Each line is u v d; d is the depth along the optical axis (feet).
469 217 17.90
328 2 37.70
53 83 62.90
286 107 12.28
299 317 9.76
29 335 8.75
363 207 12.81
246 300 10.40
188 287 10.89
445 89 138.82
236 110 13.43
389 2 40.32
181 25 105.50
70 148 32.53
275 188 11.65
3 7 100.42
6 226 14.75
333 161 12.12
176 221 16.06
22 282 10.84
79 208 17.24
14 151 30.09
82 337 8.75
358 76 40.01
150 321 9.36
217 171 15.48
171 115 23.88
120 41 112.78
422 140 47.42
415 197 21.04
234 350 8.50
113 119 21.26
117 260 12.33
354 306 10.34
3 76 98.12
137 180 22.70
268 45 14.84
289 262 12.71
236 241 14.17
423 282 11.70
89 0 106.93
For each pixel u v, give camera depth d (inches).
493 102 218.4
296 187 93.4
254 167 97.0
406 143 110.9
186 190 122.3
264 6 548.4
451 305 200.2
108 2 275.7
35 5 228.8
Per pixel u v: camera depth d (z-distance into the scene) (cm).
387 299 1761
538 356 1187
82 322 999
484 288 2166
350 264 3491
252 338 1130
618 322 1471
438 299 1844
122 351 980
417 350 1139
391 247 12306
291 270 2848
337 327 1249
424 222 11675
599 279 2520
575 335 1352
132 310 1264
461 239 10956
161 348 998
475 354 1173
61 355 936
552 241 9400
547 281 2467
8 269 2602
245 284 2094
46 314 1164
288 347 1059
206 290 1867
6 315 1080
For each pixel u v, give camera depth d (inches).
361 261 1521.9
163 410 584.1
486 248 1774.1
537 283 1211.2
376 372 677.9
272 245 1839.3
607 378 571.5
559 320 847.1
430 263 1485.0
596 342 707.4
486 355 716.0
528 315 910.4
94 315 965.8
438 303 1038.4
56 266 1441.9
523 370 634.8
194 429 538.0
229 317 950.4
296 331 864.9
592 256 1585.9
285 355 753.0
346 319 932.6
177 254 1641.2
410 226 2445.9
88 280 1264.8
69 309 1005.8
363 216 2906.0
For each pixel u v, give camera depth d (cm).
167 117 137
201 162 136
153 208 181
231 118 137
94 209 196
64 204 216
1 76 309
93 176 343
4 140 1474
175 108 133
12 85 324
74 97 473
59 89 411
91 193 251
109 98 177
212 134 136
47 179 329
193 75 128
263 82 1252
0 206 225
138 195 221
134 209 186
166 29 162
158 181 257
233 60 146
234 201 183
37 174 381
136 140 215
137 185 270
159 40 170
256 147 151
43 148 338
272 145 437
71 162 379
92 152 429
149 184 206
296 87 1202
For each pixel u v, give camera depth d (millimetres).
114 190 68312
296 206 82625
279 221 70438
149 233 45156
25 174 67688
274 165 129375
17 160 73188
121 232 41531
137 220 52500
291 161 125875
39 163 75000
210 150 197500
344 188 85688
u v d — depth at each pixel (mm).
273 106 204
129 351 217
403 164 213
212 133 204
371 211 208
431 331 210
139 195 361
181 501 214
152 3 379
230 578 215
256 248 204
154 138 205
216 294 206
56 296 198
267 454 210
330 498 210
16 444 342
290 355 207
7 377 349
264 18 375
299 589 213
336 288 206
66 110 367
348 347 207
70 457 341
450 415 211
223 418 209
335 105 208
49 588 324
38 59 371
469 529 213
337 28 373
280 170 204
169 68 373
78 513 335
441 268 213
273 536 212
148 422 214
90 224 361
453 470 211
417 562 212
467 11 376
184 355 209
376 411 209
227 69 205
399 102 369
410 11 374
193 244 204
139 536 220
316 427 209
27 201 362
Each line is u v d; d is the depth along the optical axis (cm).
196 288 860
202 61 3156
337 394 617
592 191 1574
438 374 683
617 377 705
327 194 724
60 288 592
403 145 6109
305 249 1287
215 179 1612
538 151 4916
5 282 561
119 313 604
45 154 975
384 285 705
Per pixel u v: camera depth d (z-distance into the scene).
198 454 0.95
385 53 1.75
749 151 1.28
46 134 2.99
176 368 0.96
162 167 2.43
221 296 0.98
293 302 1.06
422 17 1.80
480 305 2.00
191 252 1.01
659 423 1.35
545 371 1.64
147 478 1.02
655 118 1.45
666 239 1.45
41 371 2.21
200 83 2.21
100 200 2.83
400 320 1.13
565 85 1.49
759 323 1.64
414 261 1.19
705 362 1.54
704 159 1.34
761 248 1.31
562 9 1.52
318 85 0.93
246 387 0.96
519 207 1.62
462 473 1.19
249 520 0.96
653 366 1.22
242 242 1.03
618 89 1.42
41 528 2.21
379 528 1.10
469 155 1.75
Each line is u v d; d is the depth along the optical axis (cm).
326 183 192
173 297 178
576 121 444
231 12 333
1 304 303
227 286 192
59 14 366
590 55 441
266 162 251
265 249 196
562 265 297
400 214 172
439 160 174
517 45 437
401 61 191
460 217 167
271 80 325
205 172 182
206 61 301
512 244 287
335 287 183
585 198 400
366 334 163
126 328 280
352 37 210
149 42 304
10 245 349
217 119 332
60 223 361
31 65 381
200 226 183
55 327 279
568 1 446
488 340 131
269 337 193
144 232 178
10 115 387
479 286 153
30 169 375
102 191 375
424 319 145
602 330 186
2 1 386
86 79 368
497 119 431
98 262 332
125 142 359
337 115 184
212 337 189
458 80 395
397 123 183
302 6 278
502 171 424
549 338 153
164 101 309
========================
*Activity*: Each entry is to be given again, exactly as it stands.

*Task answer*:
Each line is u v d; d is the depth along the optical axis (feet).
469 217 17.90
328 2 37.70
53 83 62.90
286 107 12.28
299 317 9.76
29 335 8.75
363 207 12.81
246 300 10.40
188 287 10.89
445 89 138.82
236 110 13.43
389 2 40.32
181 25 105.50
70 148 32.53
275 188 11.65
3 7 100.42
6 226 14.75
333 161 12.12
176 221 16.06
22 282 10.84
79 208 17.24
14 151 30.09
82 337 8.75
358 76 40.01
150 321 9.36
217 171 15.48
171 115 23.88
120 41 112.78
422 140 47.42
415 197 21.04
234 350 8.50
113 119 21.26
117 260 12.33
354 306 10.34
3 76 98.12
137 180 22.70
268 45 14.84
289 262 12.71
236 241 14.17
423 282 11.70
89 0 106.93
For each pixel u v, give camera depth d (inches).
493 102 218.4
296 187 93.4
254 167 97.0
406 143 110.9
186 190 122.3
264 6 548.4
451 305 200.2
108 2 275.7
35 5 228.8
Per pixel u v: camera depth d (z-distance into the scene) (cm).
387 299 1761
538 356 1187
82 322 999
484 288 2166
350 264 3491
252 338 1130
618 322 1471
438 299 1844
122 351 980
417 350 1139
391 247 12306
291 270 2848
337 327 1249
424 222 11675
599 279 2520
575 335 1352
132 310 1264
461 239 10956
161 348 998
475 354 1173
61 355 936
552 241 9400
547 281 2467
8 269 2602
245 284 2094
46 314 1164
288 347 1059
206 290 1867
6 315 1080
For each pixel u v, give camera depth d (inches).
361 261 1521.9
163 410 584.1
486 248 1774.1
537 283 1211.2
376 372 677.9
272 245 1839.3
607 378 571.5
559 320 847.1
430 263 1485.0
596 342 707.4
486 355 716.0
528 315 910.4
94 315 965.8
438 303 1038.4
56 266 1441.9
523 370 634.8
194 429 538.0
229 317 950.4
296 331 864.9
592 256 1585.9
285 355 753.0
346 319 932.6
177 254 1641.2
410 226 2445.9
88 280 1264.8
69 309 1005.8
363 216 2906.0
For each pixel u v, give camera depth d (cm).
167 117 137
201 162 136
153 208 181
231 118 137
94 209 196
64 204 216
1 76 309
93 176 343
4 140 1474
175 108 133
12 85 324
74 97 473
59 89 411
91 193 251
109 98 177
212 134 136
47 179 329
193 75 128
263 82 1252
0 206 225
138 195 221
134 209 186
166 29 162
158 181 257
233 60 146
234 201 183
37 174 381
136 140 215
137 185 270
159 40 170
256 147 151
43 148 338
272 145 437
71 162 379
92 152 429
149 184 206
296 87 1202
For each pixel u v, give camera depth d (millimetres).
114 190 68312
296 206 82625
279 221 70438
149 233 45156
25 174 67688
274 165 129375
17 160 73188
121 232 41531
137 220 52500
291 161 125875
39 163 75000
210 150 197500
344 188 85688
u v d — depth at each pixel (mm).
273 106 204
129 351 217
403 164 213
212 133 204
371 211 208
431 331 210
139 195 361
181 501 214
152 3 379
230 578 215
256 248 204
154 138 205
216 294 206
56 296 198
267 454 210
330 498 210
16 444 342
290 355 207
7 377 349
264 18 375
299 589 213
336 288 206
66 110 367
348 347 207
70 457 341
450 415 211
223 418 209
335 105 208
49 588 324
38 59 371
469 529 213
337 28 373
280 170 204
169 68 373
78 513 335
441 268 213
273 536 212
148 422 214
90 224 361
453 470 211
417 562 212
467 11 376
184 355 209
376 411 209
227 69 205
399 102 369
410 11 374
193 244 204
139 536 220
316 427 209
27 201 362
Each line is u v d; d is the depth along the optical axis (cm).
196 288 860
202 61 3156
337 394 617
592 191 1574
438 374 683
617 377 705
327 194 724
60 288 592
403 145 6109
305 249 1287
215 179 1612
538 151 4916
5 282 561
119 313 604
45 154 975
384 285 705
Per pixel u v: camera depth d (z-distance into the scene).
198 454 0.95
385 53 1.75
749 151 1.28
46 134 2.99
176 368 0.96
162 167 2.43
221 296 0.98
293 302 1.06
422 17 1.80
480 305 2.00
191 252 1.01
659 423 1.35
545 371 1.64
147 478 1.02
655 118 1.45
666 239 1.45
41 371 2.21
200 83 2.21
100 200 2.83
400 320 1.13
565 85 1.49
759 323 1.64
414 261 1.19
705 362 1.54
704 159 1.34
761 248 1.31
562 9 1.52
318 85 0.93
246 387 0.96
519 207 1.62
462 473 1.19
249 520 0.96
653 366 1.22
242 242 1.03
618 89 1.42
41 528 2.21
379 528 1.10
469 155 1.75
Each line is u v d; d is the depth along the optical axis (cm).
326 183 192
173 297 178
576 121 444
231 12 333
1 304 303
227 286 192
59 14 366
590 55 441
266 162 251
265 249 196
562 265 297
400 214 172
439 160 174
517 45 437
401 61 191
460 217 167
271 80 325
205 172 182
206 61 301
512 244 287
335 287 183
585 198 400
366 334 163
126 328 280
352 37 210
149 42 304
10 245 349
217 119 332
60 223 361
31 65 381
200 226 183
55 327 279
568 1 446
488 340 131
269 337 193
144 232 178
10 115 387
479 286 153
30 169 375
102 191 375
424 319 145
602 330 186
2 1 386
86 79 368
497 119 431
98 262 332
125 142 359
337 115 184
212 337 189
458 80 395
397 123 183
302 6 278
502 171 424
549 338 153
164 101 309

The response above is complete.